"it's best enjoyed as a good WWII action film with overtones of horror"

Overlord is the latest offering from producer J.J. Abrams. It is an action/horror film set during the latter part of WWII. A group of allied American paratroopers are despatched to Nazi occupied France in order to disable a German radio tower on the eve of the D-Day landings, before the landings can commence. During their mission to take down the tower, not only do the soldiers have to battle Nazi soldiers, but also humanoid creatures created as a result of German genetic experiments.

Overlord begins with an adrenaline filled opening reminiscent of Saving Private Ryan with a  fleet of planes approaching France during which many are shot down including the plane with our protagonists, leaving only five survivors. Their mission is to locate and destroy a German radio tower located in a church to facilitate the D-Day landings.

Once the five surviving soldiers regroup they embark on their mission. En route to the village the soldiers encounter an initially hostile French woman on the outskirts of the village who had been scavenging there. She agrees to help them and take them to the location of the radio tower.

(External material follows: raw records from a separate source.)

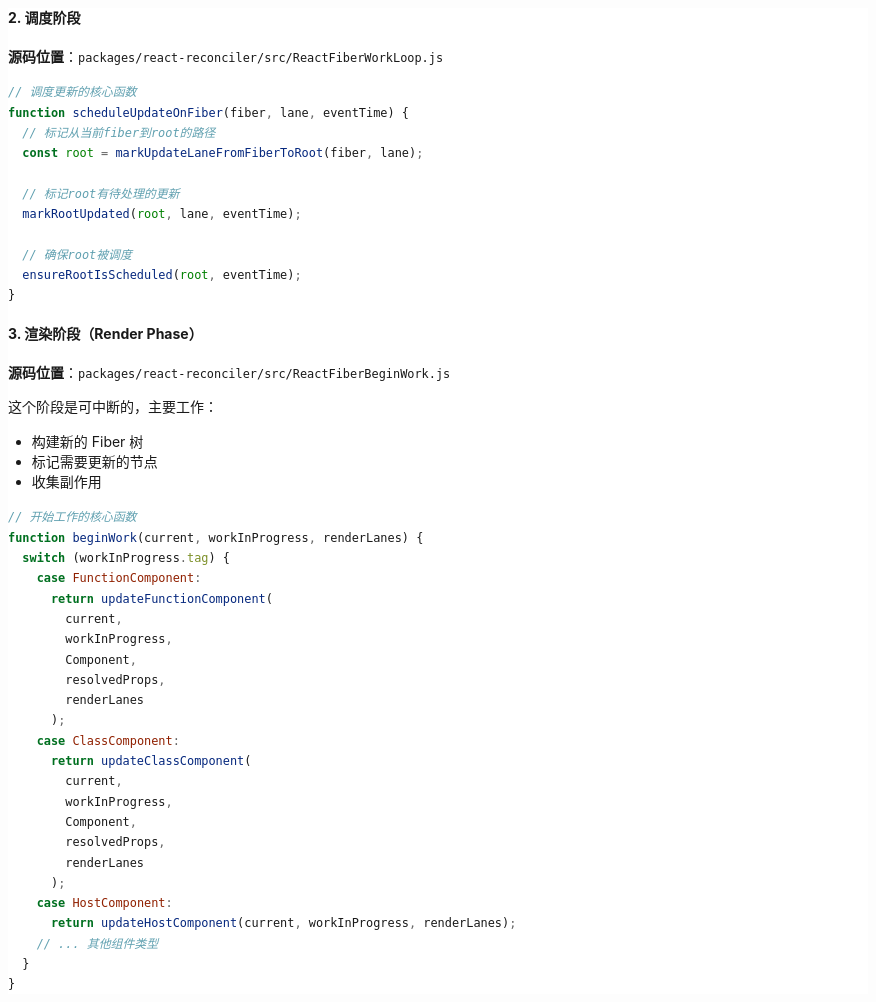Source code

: #### 2. 调度阶段

**源码位置**：`packages/react-reconciler/src/ReactFiberWorkLoop.js`

```javascript
// 调度更新的核心函数
function scheduleUpdateOnFiber(fiber, lane, eventTime) {
  // 标记从当前fiber到root的路径
  const root = markUpdateLaneFromFiberToRoot(fiber, lane);

  // 标记root有待处理的更新
  markRootUpdated(root, lane, eventTime);

  // 确保root被调度
  ensureRootIsScheduled(root, eventTime);
}
```

#### 3. 渲染阶段（Render Phase）

**源码位置**：`packages/react-reconciler/src/ReactFiberBeginWork.js`

这个阶段是可中断的，主要工作：

- 构建新的 Fiber 树
- 标记需要更新的节点
- 收集副作用

```javascript
// 开始工作的核心函数
function beginWork(current, workInProgress, renderLanes) {
  switch (workInProgress.tag) {
    case FunctionComponent:
      return updateFunctionComponent(
        current,
        workInProgress,
        Component,
        resolvedProps,
        renderLanes
      );
    case ClassComponent:
      return updateClassComponent(
        current,
        workInProgress,
        Component,
        resolvedProps,
        renderLanes
      );
    case HostComponent:
      return updateHostComponent(current, workInProgress, renderLanes);
    // ... 其他组件类型
  }
}
```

In the village the soldiers take refuge and hide in the woman's house whilst formulating their plans further. They learn she lives in the dwelling with her younger brother and her aunt who has been subjected to Nazi experiments that are taking place in the laboratory in the church, leaving her disfigured.

Whilst watching the church one of the allied soldiers Boyce (Jovan Adepo) witnesses the Nazis burning villagers who had been formally experimented on with flame throwers. During his observation he is chased by a guard dog, from which he escapes by jumping into the back of a truck, which to his horror is filled with dead bodies.

The truck having been driven into the German headquarters Boyce seeks to escape through the maze of passages and corridors. Here he sees the horrors of the various Nazi experiments taking place in the underground laboratory and realises it's not only the German soldiers they'll be facing, but something much more horrific and terrifying.

Although Overlord is being commercially marketed as a horror film, it's best enjoyed as a good WWII action film with overtones of horror, thus an action/horror hybrid to avoid being disappointed by the lack of 'horror' in a film with a run time of 110 minutes. On this level it certainly earns a very watchable four stars.